Entries provided:
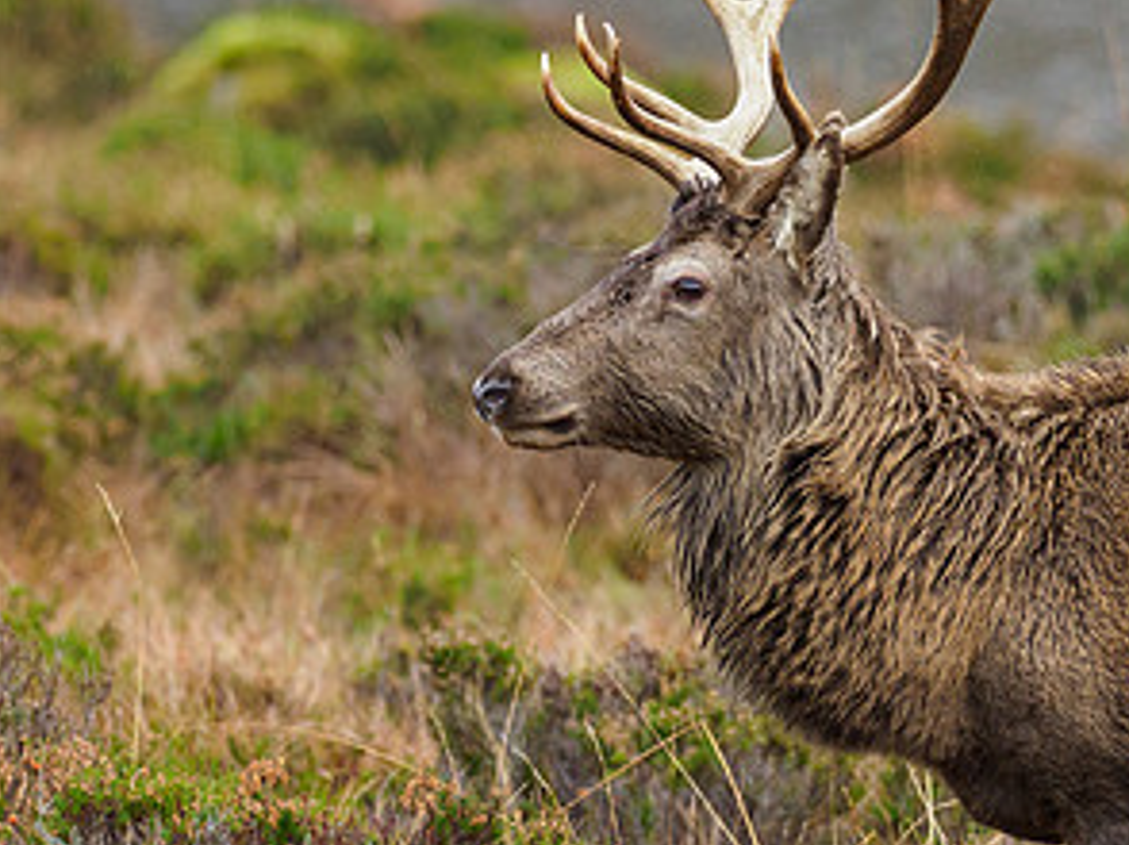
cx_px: 1068
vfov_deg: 1.3
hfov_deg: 1.7
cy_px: 432
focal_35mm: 1186
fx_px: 38650
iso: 1600
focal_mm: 300
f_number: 4.5
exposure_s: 1/400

Exercise requirements:
Copy the preceding data in full and word for word, dropping its pictures.

Exercise answer:
cx_px: 1068
vfov_deg: 1.3
hfov_deg: 1.7
cy_px: 432
focal_35mm: 1186
fx_px: 38650
iso: 1600
focal_mm: 300
f_number: 4.5
exposure_s: 1/400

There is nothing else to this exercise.